The growth of AI runs parallel to the growth in the generation and processing of huge datasets. With the democratisation of the Internet in the last three decades, unstructured data began accumulating – from online transactions to social media posts and wearable sensor information. Today, over 2.5 quintillion bytes of data are being generated every day. To store all this data and make sense of it, techniques like cloud computing were developed. By the 2010s, a synergy blossomed between data science and AI. Big data analytics laid a foundation for training AI models, and conversely, AI made it easier to collect and process data.
In the 2010s, deep learning involving multilayered neural networks was used to train computers to follow decision-making patterns similar to those of humans. Where traditional machine learning with a single neural network relied on labelled data, the presence of three or four neural networks could process unstructured data and extract patterns.
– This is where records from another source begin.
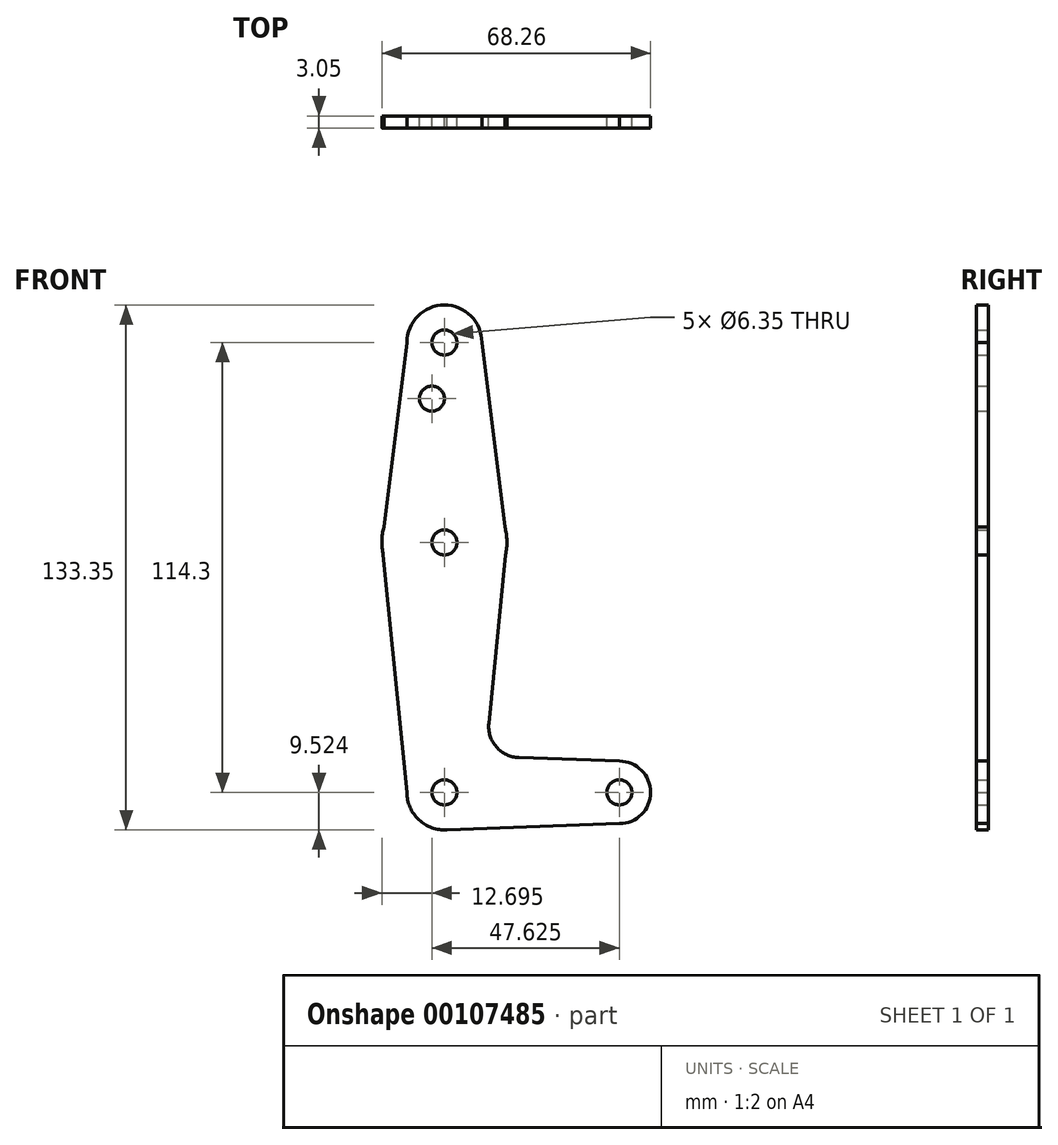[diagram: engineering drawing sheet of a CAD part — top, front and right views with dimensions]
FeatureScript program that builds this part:
annotation { "Feature Type Name" : "Feature", "Feature Type Description" : "" }
export const myFeature = defineFeature(function(context is Context, id is Id, definition is map)
    precondition{}
    {
        {
            var Q0;
            Q0=qCreatedBy(makeId("Front.planeOp"),FACE);
            var sketch = newSketch(context, id + "F0", { "sketchPlane" : qUnion([Q0])});
            skLineSegment(sketch, "E0", {"start": v(0, 69.4) * mm, "end": v(0, -44.9) * mm, "construction": true});
            skLineSegment(sketch, "E1", {"start": v(0, -44.9) * mm, "end": v(44.45, -44.9) * mm, "construction": true});
            skCircle(sketch, "E2", {"center": v(0, 69.4) * mm, "radius": 9.53 * mm});
            skCircle(sketch, "E3", {"center": v(0, 18.6) * mm, "radius": 15.88 * mm});
            skCircle(sketch, "E4", {"center": v(0, -44.9) * mm, "radius": 9.52 * mm});
            skCircle(sketch, "E5", {"center": v(44.45, -44.9) * mm, "radius": 7.94 * mm});
            skLineSegment(sketch, "E6", {"start": v(-9.52, 69.4) * mm, "end": v(-15.87, 18.6) * mm});
            skLineSegment(sketch, "E7", {"start": v(-15.87, 18.6) * mm, "end": v(-9.52, -44.9) * mm});
            skLineSegment(sketch, "E8", {"start": v(9.52, 69.4) * mm, "end": v(15.88, 18.6) * mm});
            skLineSegment(sketch, "E9", {"start": v(15.88, 18.6) * mm, "end": v(11.28, -27.31) * mm});
            skLineSegment(sketch, "E10", {"start": v(18.9, -36.05) * mm, "end": v(44.45, -36.96) * mm});
            skLineSegment(sketch, "E11", {"start": v(0, -54.42) * mm, "end": v(44.45, -52.83) * mm});
            skCircle(sketch, "E12", {"center": v(0, 69.4) * mm, "radius": 3.18 * mm});
            skCircle(sketch, "E13", {"center": v(0, 18.6) * mm, "radius": 3.18 * mm});
            skCircle(sketch, "E14", {"center": v(0, -44.9) * mm, "radius": 3.18 * mm});
            skCircle(sketch, "E15", {"center": v(44.45, -44.9) * mm, "radius": 3.18 * mm});
            skCircle(sketch, "E16", {"center": v(-3.17, 55.13) * mm, "radius": 3.18 * mm});
            skArc(sketch, "E17.filletArc", {"start": v(11.28, -27.31) * mm, "mid": v(13.2, -33.33) * mm, "end": v(18.9, -36.05) * mm});
            skSolve(sketch);
        }
        {
            var Q0;
            Q0 = qSketchRegion(id + "F0", true);
            extrude(context, id + "F1", {"entities" : qUnion([Q0]), "depth" : 3.05 * mm});
        }
    });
This was facilitated by zero-shot learning, a technique that helps models classify previously unseen data without training. This improved algorithms for object detection and image classification. Unlabelled images of cats were among the first to be recognised by a Google-developed neural network in 2012.
The ImageNet project, a visual database started by Stanford data scientist Fei-Fei Li in 2007, has played a key role in advancing computer vision. A visual database for researchers to benchmark their machine learning (ML) models, it has collected over 14 million annotated images so far. Meanwhile, research in speech recognition and generation brought forth the era of voice assistants like Siri and Alexa.